##### Data to use

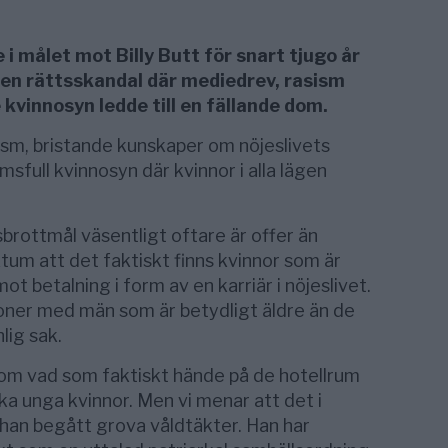
i målet mot Billy Butt för snart tjugo år
en rättsskandal där mediedrev, rasism
kvinnosyn ledde till en fällande dom.
sm, bristande kunskaper om nöjeslivets
omsfull kvinnosyn där kvinnor i alla lägen
sbrottmål väsentligt oftare är offer än
tum att det faktiskt finns kvinnor som är
ot betalning i form av en karriär i nöjeslivet.
tioner med män som är betydligt äldre än de
lig sak.
p om vad som faktiskt hände på de hotellrum
ika unga kvinnor. Men vi menar att det i
 han begått grova våldtäkter. Han har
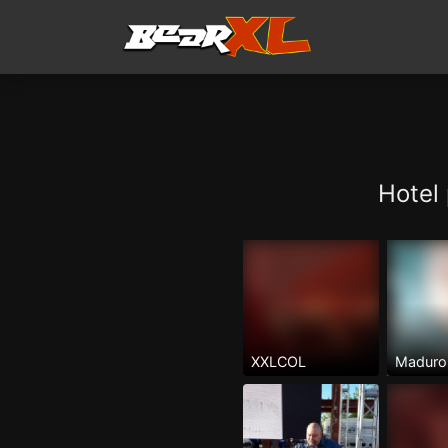
Hotel
XXLCOL
Maduro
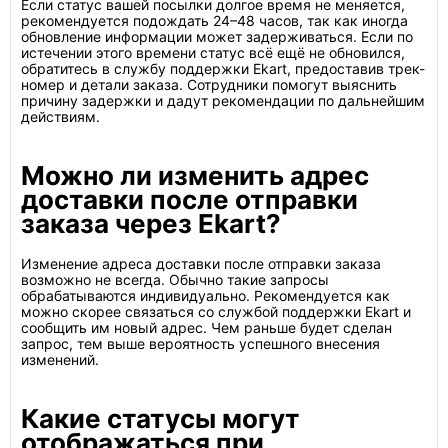
Если статус вашей посылки долгое время не меняется,
рекомендуется подождать 24–48 часов, так как иногда
обновление информации может задерживаться. Если по
истечении этого времени статус всё ещё не обновился,
обратитесь в службу поддержки Ekart, предоставив трек-
номер и детали заказа. Сотрудники помогут выяснить
причину задержки и дадут рекомендации по дальнейшим
действиям.
Можно ли изменить адрес
доставки после отправки
заказа через Ekart?
Изменение адреса доставки после отправки заказа
возможно не всегда. Обычно такие запросы
обрабатываются индивидуально. Рекомендуется как
можно скорее связаться со службой поддержки Ekart и
сообщить им новый адрес. Чем раньше будет сделан
запрос, тем выше вероятность успешного внесения
изменений.
Какие статусы могут
отображаться при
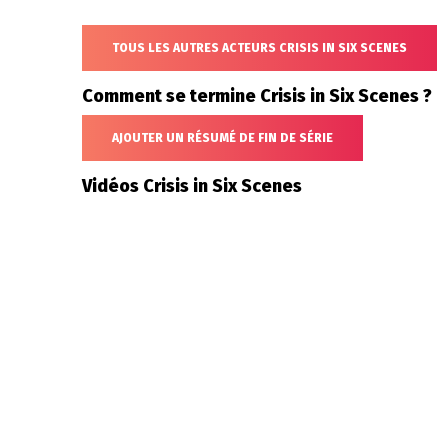
TOUS LES AUTRES ACTEURS CRISIS IN SIX SCENES
Comment se termine Crisis in Six Scenes ?
AJOUTER UN RÉSUMÉ DE FIN DE SÉRIE
Vidéos Crisis in Six Scenes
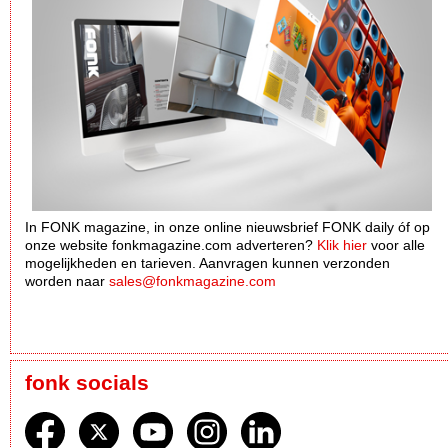
In FONK magazine, in onze online nieuwsbrief FONK daily óf op
onze website fonkmagazine.com adverteren?
Klik hier
voor alle
mogelijkheden en tarieven. Aanvragen kunnen verzonden
worden naar
sales@fonkmagazine.com
fonk socials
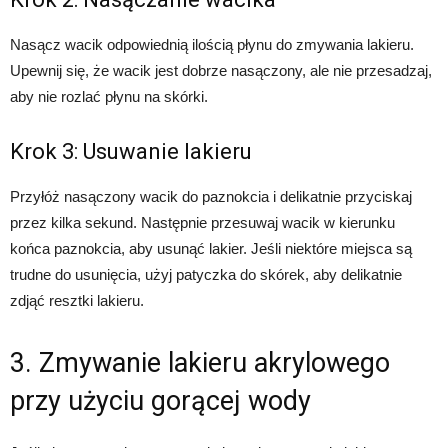
Nasącz wacik odpowiednią ilością płynu do zmywania lakieru.
Upewnij się, że wacik jest dobrze nasączony, ale nie przesadzaj,
aby nie rozlać płynu na skórki.
Krok 3: Usuwanie lakieru
Przyłóż nasączony wacik do paznokcia i delikatnie przyciskaj
przez kilka sekund. Następnie przesuwaj wacik w kierunku
końca paznokcia, aby usunąć lakier. Jeśli niektóre miejsca są
trudne do usunięcia, użyj patyczka do skórek, aby delikatnie
zdjąć resztki lakieru.
3. Zmywanie lakieru akrylowego
przy użyciu gorącej wody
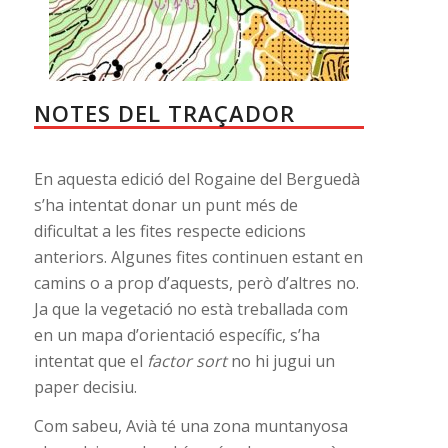
NOTES DEL TRAÇADOR
En aquesta edició del Rogaine del Berguedà
s’ha intentat donar un punt més de
dificultat a les fites respecte edicions
anteriors. Algunes fites continuen estant en
camins o a prop d’aquests, però d’altres no.
Ja que la vegetació no està treballada com
en un mapa d’orientació específic, s’ha
intentat que el
factor sort
no hi jugui un
paper decisiu.
Com sabeu, Avià té una zona muntanyosa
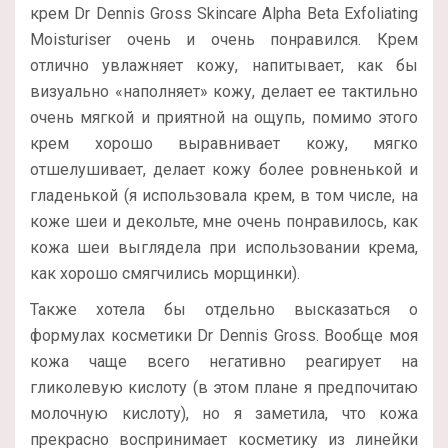
крем Dr Dennis Gross Skincare Alpha Beta Exfoliating
Moisturiser очень и очень понравился. Крем
отлично увлажняет кожу, напитывает, как бы
визуально «наполняет» кожу, делает ее тактильно
очень мягкой и приятной на ощупь, помимо этого
крем хорошо выравнивает кожу, мягко
отшелушивает, делает кожу более ровненькой и
гладенькой (я использовала крем, в том числе, на
коже шеи и декольте, мне очень понравилось, как
кожа шеи выглядела при использовании крема,
как хорошо смягчились морщинки).
Также хотела бы отдельно высказаться о
формулах косметики Dr Dennis Gross. Вообще моя
кожа чаще всего негативно реагирует на
гликолевую кислоту (в этом плане я предпочитаю
молочную кислоту), но я заметила, что кожа
прекрасно воспринимает косметику из линейки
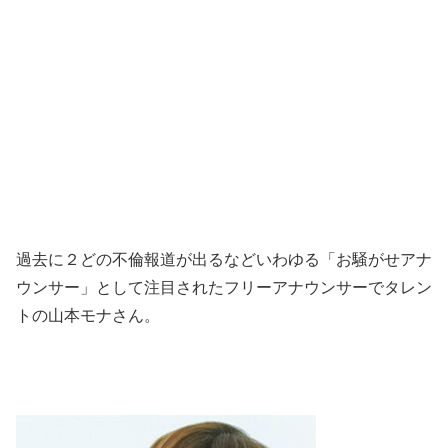
過去に２どの不倫報道が出るなどいわゆる「お騒がせアナ
ウンサー」として注目されたフリーアナウンサーでタレン
トの山本モナさん。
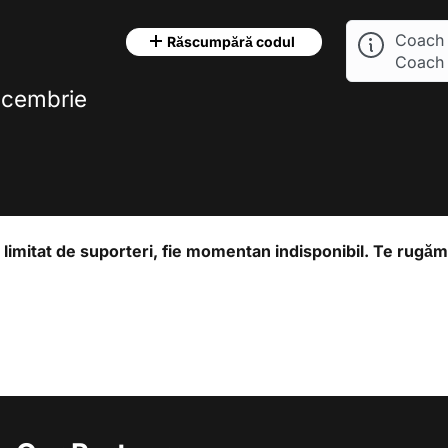
Coach 
Răscumpără codul
Coach 
ecembrie
 limitat de suporteri, fie momentan indisponibil. Te rugă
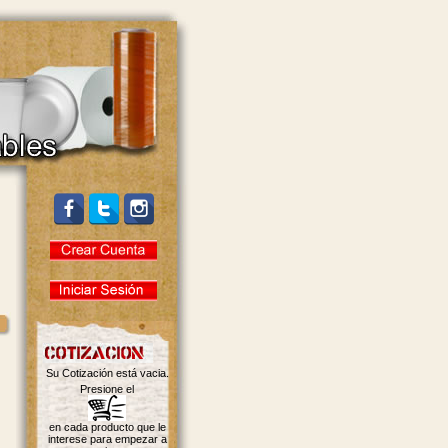
Su Cotización está vacia.
Presione el
en cada producto que le
interese para empezar a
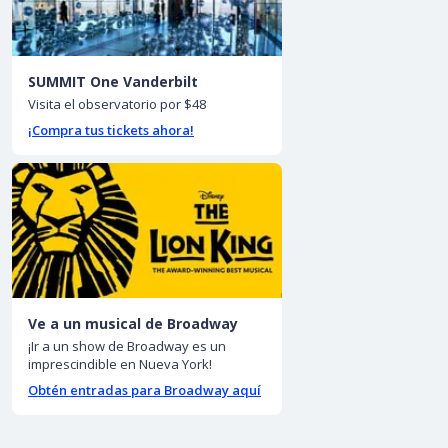
SUMMIT One Vanderbilt
Visita el observatorio por $48
¡Compra tus tickets ahora!
Ve a un musical de Broadway
¡Ir a un show de Broadway es un
imprescindible en Nueva York!
Obtén entradas para Broadway aquí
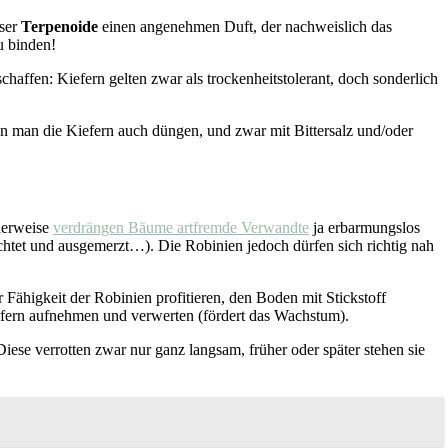
ser
Terpenoide
einen angenehmen Duft, der nachweislich das
u binden!
chaffen: Kiefern gelten zwar als trockenheitstolerant, doch sonderlich
n man die Kiefern auch düngen, und zwar mit Bittersalz und/oder
alerweise
verdrängen Bäume artfremde Verwandte
ja erbarmungslos
htet und ausgemerzt…). Die Robinien jedoch dürfen sich richtig nah
r Fähigkeit der Robinien profitieren, den Boden mit Stickstoff
efern aufnehmen und verwerten (fördert das Wachstum).
iese verrotten zwar nur ganz langsam, früher oder später stehen sie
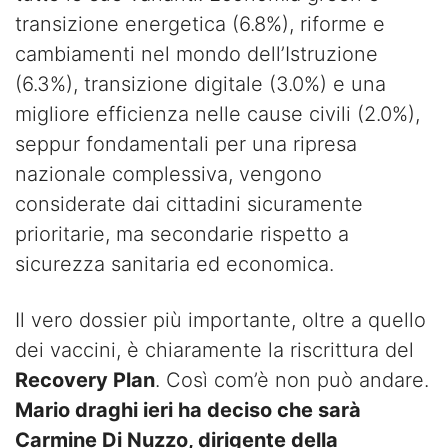
transizione energetica (6.8%), riforme e
cambiamenti nel mondo dell’Istruzione
(6.3%), transizione digitale (3.0%) e una
migliore efficienza nelle cause civili (2.0%),
seppur fondamentali per una ripresa
nazionale complessiva, vengono
considerate dai cittadini sicuramente
prioritarie, ma secondarie rispetto a
sicurezza sanitaria ed economica.
Il vero dossier più importante, oltre a quello
dei vaccini, è chiaramente la riscrittura del
Recovery Plan
. Così com’è non può andare.
Mario draghi ieri ha deciso che sarà
Carmine Di Nuzzo, dirigente della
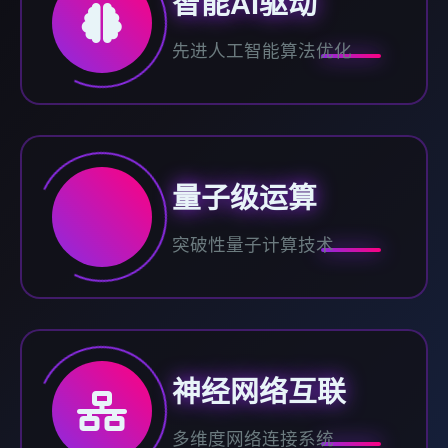
智能AI驱动
先进人工智能算法优化
量子级运算
突破性量子计算技术
神经网络互联
多维度网络连接系统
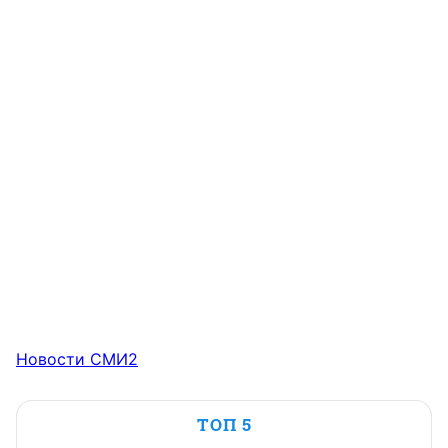
Новости СМИ2
ТОП 5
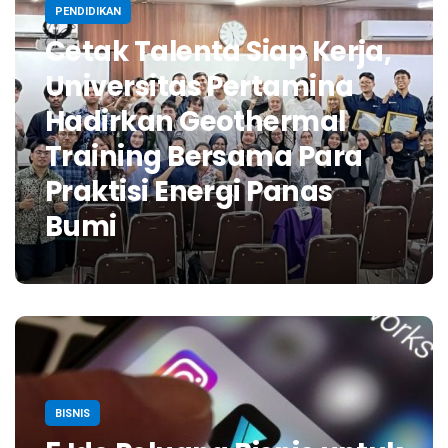
PENDIDIKAN
Cetak Talenta Siap Kerja,
Universitas Pertamina
Hadirkan Geothermal
Training Bersama Para
Praktisi Energi Panas
Bumi
BISNIS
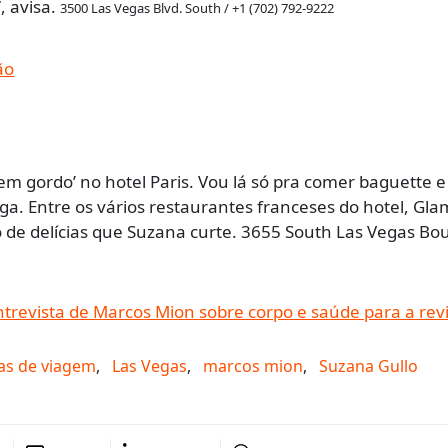
, avisa.
3500 Las Vegas Blvd. South / +1 (
702) 792-9222
m gordo’ no hotel Paris. Vou lá só pra comer baguette e
ega. Entre os vários restaurantes franceses do hotel, G
eto de delícias que Suzana curte. 3655 South Las Vegas Bo
ntrevista de Marcos Mion sobre corpo e saúde para a revis
as de viagem
,
Las Vegas
,
marcos mion
,
Suzana Gullo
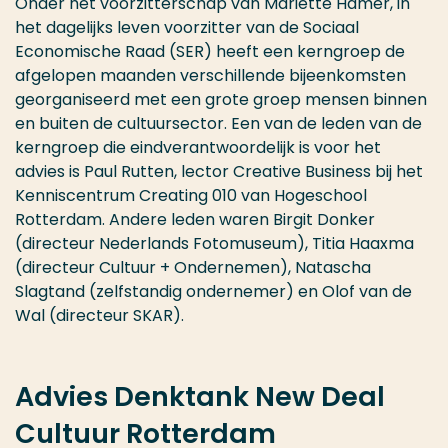
Onder het voorzitterschap van Mariëtte Hamer, in
het dagelijks leven voorzitter van de Sociaal
Economische Raad (SER) heeft een kerngroep de
afgelopen maanden verschillende bijeenkomsten
georganiseerd met een grote groep mensen binnen
en buiten de cultuursector. Een van de leden van de
kerngroep die eindverantwoordelijk is voor het
advies is Paul Rutten, lector Creative Business bij het
Kenniscentrum Creating 010 van Hogeschool
Rotterdam. Andere leden waren Birgit Donker
(directeur Nederlands Fotomuseum), Titia Haaxma
(directeur Cultuur + Ondernemen), Natascha
Slagtand (zelfstandig ondernemer) en Olof van de
Wal (directeur SKAR).
Advies Denktank New Deal
Cultuur Rotterdam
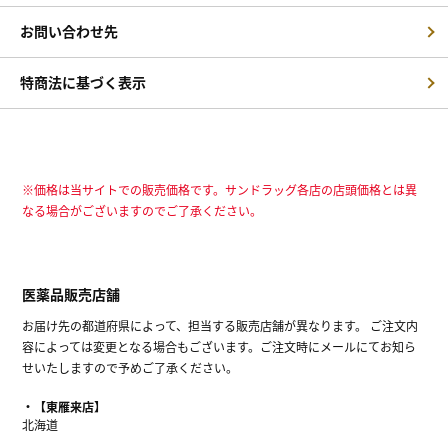
お問い合わせ先
特商法に基づく表示
※価格は当サイトでの販売価格です。サンドラッグ各店の店頭価格とは異
なる場合がございますのでご了承ください。
医薬品販売店舗
お届け先の都道府県によって、担当する販売店舗が異なります。 ご注文内
容によっては変更となる場合もございます。ご注文時にメールにてお知ら
せいたしますので予めご了承ください。
【東雁来店】
北海道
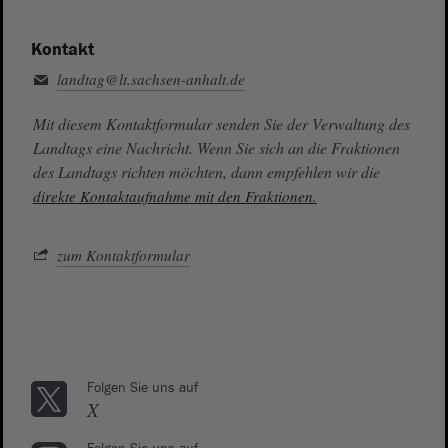
Kontakt
landtag@lt.sachsen-anhalt.de
Mit diesem Kontaktformular senden Sie der Verwaltung des
Landtags eine Nachricht. Wenn Sie sich an die Fraktionen
des Landtags richten möchten, dann empfehlen wir die
direkte Kontaktaufnahme mit den Fraktionen.
zum Kontaktformular
Folgen Sie uns auf
X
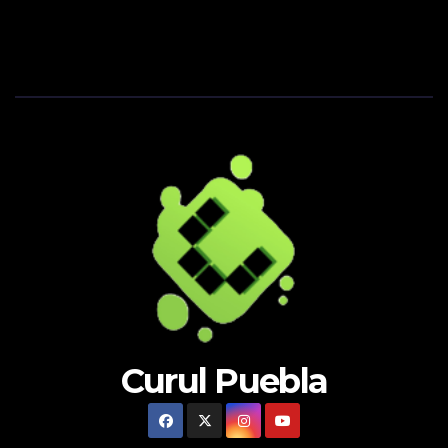
Curul Puebla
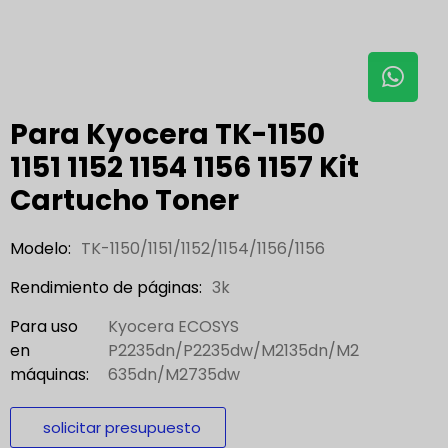
Para Kyocera TK-1150
1151 1152 1154 1156 1157 Kit
Cartucho Toner
Modelo:
TK-1150/1151/1152/1154/1156/1156
Rendimiento de páginas:
3k
Para uso
Kyocera ECOSYS
en
P2235dn/P2235dw/M2135dn/M2
máquinas:
635dn/M2735dw
solicitar presupuesto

##########

## Activity
Take the line containing "なる場合がございますのでご了承ください。" and every line after it through the end of the data, and write them out exactly, with no pictures.

## Written solution
なる場合がございますのでご了承ください。
医薬品販売店舗
お届け先の都道府県によって、担当する販売店舗が異なります。 ご注文内
容によっては変更となる場合もございます。ご注文時にメールにてお知ら
せいたしますので予めご了承ください。
【東雁来店】
北海道
Kontakt
landtag@lt.sachsen-anhalt.de
Mit diesem Kontaktformular senden Sie der Verwaltung des
Landtags eine Nachricht. Wenn Sie sich an die Fraktionen
des Landtags richten möchten, dann empfehlen wir die
direkte Kontaktaufnahme mit den Fraktionen.
zum Kontaktformular
Folgen Sie uns auf
X
Curul Puebla
Para Kyocera TK-1150
1151 1152 1154 1156 1157 Kit
Cartucho Toner
Modelo:
TK-1150/1151/1152/1154/1156/1156
Rendimiento de páginas:
3k
Para uso
Kyocera ECOSYS
en
P2235dn/P2235dw/M2135dn/M2
máquinas:
635dn/M2735dw
solicitar presupuesto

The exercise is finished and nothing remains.